*Données affichées*.
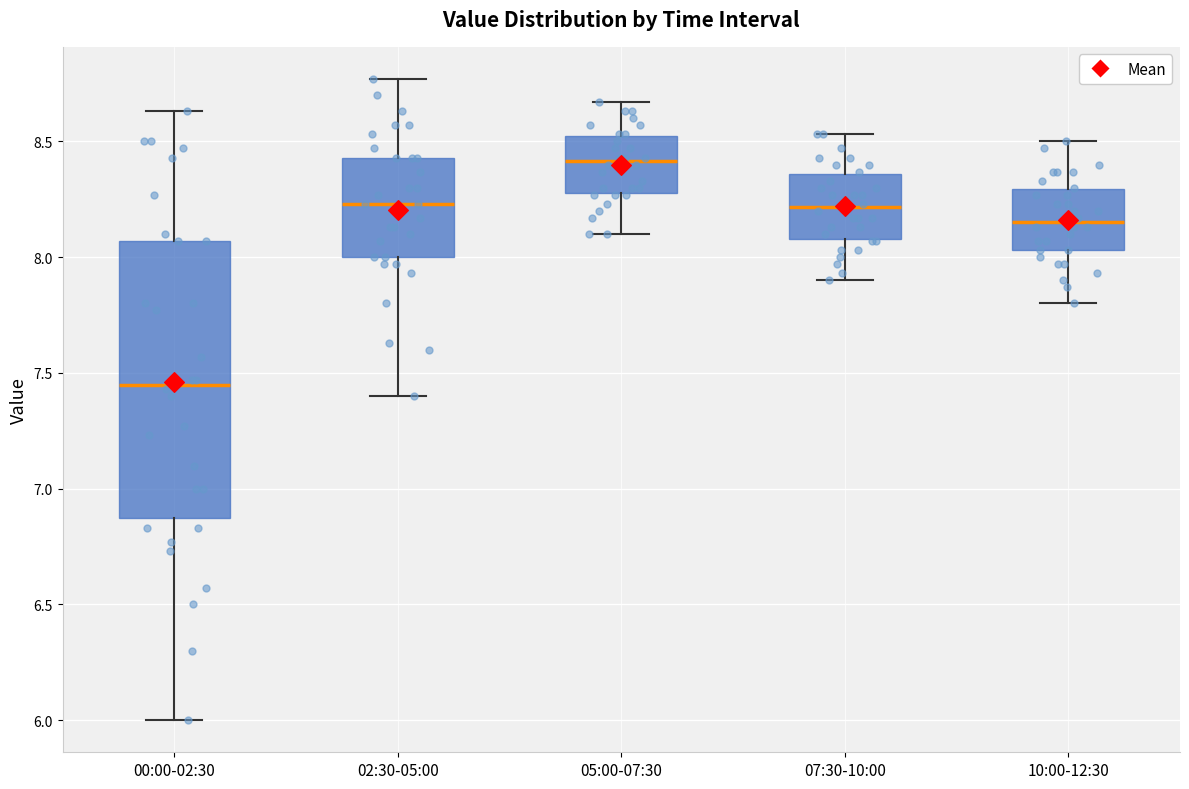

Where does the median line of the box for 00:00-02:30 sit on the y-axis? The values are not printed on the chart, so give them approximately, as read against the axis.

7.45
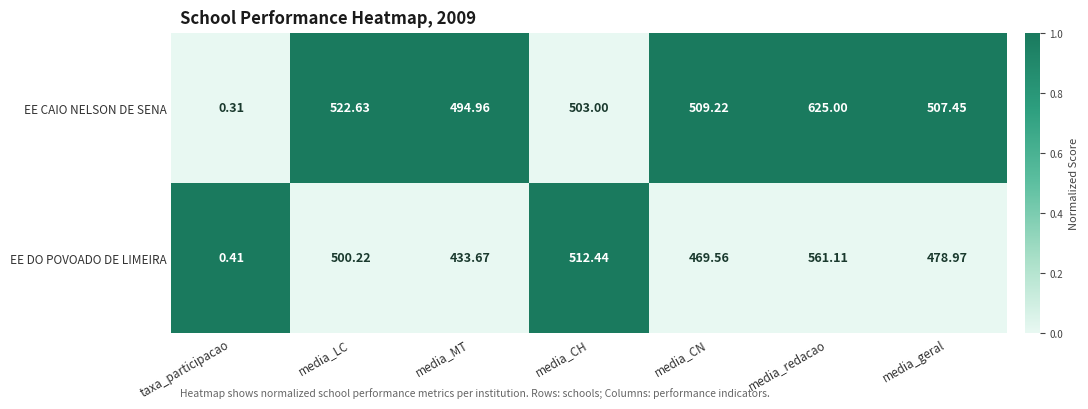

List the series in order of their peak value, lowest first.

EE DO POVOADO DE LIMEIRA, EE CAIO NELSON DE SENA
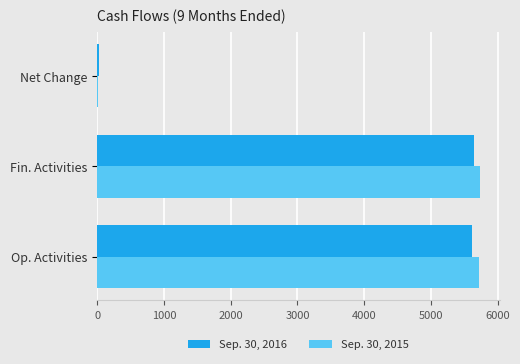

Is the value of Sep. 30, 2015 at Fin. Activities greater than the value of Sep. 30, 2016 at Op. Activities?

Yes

*À faire*. Réécrivez l'intégralité de la liste ci-dessus sous forme de tableau Markdown à deux colonnes : « N° » pour le numéro de ligne et « Ligne » pour le texte. Omettez les lignes vides et les images.

*Votre réponse*.
| N° | Ligne |
|---|---|
| 1 | Where does the median line of the box for 00:00-02:30 sit on the y-axis? The values are not printed on the chart, so give them approximately, as read against the axis. |
| 2 | 7.45 |
| 3 | List the series in order of their peak value, lowest first. |
| 4 | EE DO POVOADO DE LIMEIRA, EE CAIO NELSON DE SENA |
| 5 | Is the value of Sep. 30, 2015 at Fin. Activities greater than the value of Sep. 30, 2016 at Op. Activities? |
| 6 | Yes |